═════ Alıştırma Metni

Arap dünyasında geçen hafta: 'Sıfır Noktasındaki Kadın'ın ardından...

Türkiye’de özellikle de “Sıfır Noktasındaki Kadın” kitabıyla bilinen Neval Es Saadavi, Mısır’ın kırsal kesimlerinde doktorluk yaparken toplumu daha iyi gözlemleme fırsatı bulmuş ve çalışmalarını özellikle kadın sünneti, küçük yaşta evlilik başta olmak üzere kadın üzerine yoğunlaştırmıştı.

Abone ol

Bu hafta Arap dünyası önemli bir yazarını ve kadın hakları savunucusunu kaybetti. Mısırlı feminist yazar ve aktivist Neval Es Saadavi, Arap dünyasında 'anneler günü'nün kutlandığı 21 Mart’ta 90 yaşındayken ve arkasında kadın mücadelesiyle dolu bir tarih bırakarak hayata veda etti. Bazı Arap yazarların belirttiği gibi Es Saadavi, hayatta olduğu gibi ölümünden sonra da büyük tartışmalara neden oldu.

Türkiye’de özellikle de “Sıfır Noktasındaki Kadın” kitabıyla bilinen Es Saadavi, Mısır’ın kırsal kesimlerinde doktorluk yaparken toplumu daha iyi gözlemleme fırsatı bulmuş ve çalışmalarını özellikle kadın sünneti, küçük yaşta evlilik başta olmak üzere kadın üzerine yoğunlaştırmıştı. Ancak tek parti yönetimi ve radikal dini hareketlere karşı da savaş açtı. İlk büyük gürültüyü ise 1960’lı yıllarda yayımlanan “Kadın ve Cinsellik” adlı kitabıyla kopardı.

Arkasında onlarca kitap bırakan Es Saadavi, hem Enver Sedat hem de Mübarek yönetimlerinin ve hem de radikal İslamcı kesimlerin sürekli hedefi oldu. Arap Baharı adı verilen süreçte takındığı tutum dolayısıyla bazı kesimler tarafından eleştirildi. Müslüman Kardeşler ve Cumhurbaşkanı Muhammed Mursi yönetimini deviren 2013 askeri darbesini destekleyen Es Saadavi daha sonra yaptığı bir açıklamada “Sisi döneminin Enver Sedat ve Hüsnü Mübarek döneminden daha iyi olduğu” gibi çıkışlarıyla da dikkat çekti.

══════════
═════ Çıkarılan Malzeme

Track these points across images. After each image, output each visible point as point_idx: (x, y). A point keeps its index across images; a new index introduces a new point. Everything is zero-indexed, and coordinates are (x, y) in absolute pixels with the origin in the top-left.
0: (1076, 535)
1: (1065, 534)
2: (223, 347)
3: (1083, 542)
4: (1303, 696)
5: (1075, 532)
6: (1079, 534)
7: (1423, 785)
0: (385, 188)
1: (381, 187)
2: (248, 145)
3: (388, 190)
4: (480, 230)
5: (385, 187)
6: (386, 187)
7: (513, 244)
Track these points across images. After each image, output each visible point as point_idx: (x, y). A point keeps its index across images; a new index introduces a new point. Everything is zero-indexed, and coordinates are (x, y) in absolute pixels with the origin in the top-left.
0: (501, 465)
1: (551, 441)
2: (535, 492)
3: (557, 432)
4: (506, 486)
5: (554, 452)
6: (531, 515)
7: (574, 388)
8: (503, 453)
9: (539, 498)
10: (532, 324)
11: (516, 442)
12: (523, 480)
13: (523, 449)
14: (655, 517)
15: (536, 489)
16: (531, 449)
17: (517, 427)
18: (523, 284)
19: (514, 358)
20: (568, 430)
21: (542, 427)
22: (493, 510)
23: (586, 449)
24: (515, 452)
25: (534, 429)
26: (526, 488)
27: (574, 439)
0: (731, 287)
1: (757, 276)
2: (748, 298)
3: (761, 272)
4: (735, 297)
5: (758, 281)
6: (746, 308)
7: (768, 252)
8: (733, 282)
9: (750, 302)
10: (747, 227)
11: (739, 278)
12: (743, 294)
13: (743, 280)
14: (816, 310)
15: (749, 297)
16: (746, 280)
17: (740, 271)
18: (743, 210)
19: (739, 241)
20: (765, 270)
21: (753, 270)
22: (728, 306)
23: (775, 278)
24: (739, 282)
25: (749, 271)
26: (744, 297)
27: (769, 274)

══════════

### Alıştırma Gereksinimleri
Neval Es Saadavi'yi anlatan yazıyı, gösterilen son cümleden sonra devam ederek sürdürün.

### Yazılı Yanıt
Feminist yazar, vasiyetine uygun olarak sadece sınırlı sayıda aile bireylerinin katıldığı bir cenaze töreniyle Kahire’de toprağa verildi.

'İNSANI ÖZGÜRLEŞTİRMEYE ÇALIŞAN BİR KADIN'

"Bütün dünyada tanınan Neval Saadavi, roman yazarı ve psikiyatrist. Edebiyat ve bilim alanında 40’tan fazla kitap yazdı. Çalışmalarının çoğu kadın ve insan aklının özgürleştirilmesini hedeflemiştir. Birbirini izleyen son elli yılda genç erkek ve kadın kuşaklar üzerinde büyük bir etki bırakmıştır.

Edebiyat ve bilim kitaplarından dolayı birçok zorlukla da karşılaştı. Hatta hayatı tehlikeye girdi. ‘Kadın ve Cinsellik’ kitabı yüzünden 1972 yılında Sağlık Bakanlığı'ndaki işini kaybetti. Bizzat kendisi tarafından kurulan Sağlık dergisi 1973 yılında kapatıldı ve hükümet tarafından toplatıldı. Enver Sedat tarafından 1981 yılında hapsedildi. Sedat’ın suikastla ölmesinden iki ay sonra serbest bırakıldı. ‘Kadın Koğuşundaki Hatıralarım’ adlı kitabını fahişeler koğuşunda kalan genç bir kadın yardımıyla odasına soktuğu kalem ve tuvalet kağıdı rulosu üzerine yazdı. 1988-1993 yılında radikal dini örgütler tarafından yayınlanan listelerde adı hep 'idam edilecekler' arasında kaldı.

1995 yılında başkanlığını yaptığı ‘Arap Kadınları Dayanışma Derneği’ hükümetin çıkardığı bir kanunla kapatıldı. Bu derneğin malvarlığı ise ‘İslam’da Kadın’ adlı bir derneğe devredildi.

Çalışmaları sayesinde 2008 yılında yeni doğan çocuklarla ilgili kanunlarda önemli değişiklikler yapıldı. Evlilik dışı doğan çocukların annelerinin adını (soyad olarak) taşımaları kararlaştırıldı. 50’den fazla yıl boyunca kadın sünneti uygulamasıyla savaştı.” (Fevziye El Aşmavi / Mısr Al Youm gazetesi)

'KENDİ BAŞINA BİR KADIN HAREKETİYDİ'

“İnsanların Neval Saadavi’nin ardından tıpkı hayattayken olduğu gibi onunla olarak ilgili ikiye bölünmesi beklenen bir durumdu. Keskin kişiliği, cesur dili ve 70 yıl aynı çizgide durması ondan orta bir yol beklenmemesini beraberinde getirdi. Kesin olan şu ki feminist hareketler içinde onun gibisine rastlanmadı. Ne Mısır’da ne de başka bir yerde. Arap dünyasındaki feminist hareketler toplumsal çizgiden hiç sapmadı ve bazı yüzeysel haklar için erkeğe ayak uydurdu.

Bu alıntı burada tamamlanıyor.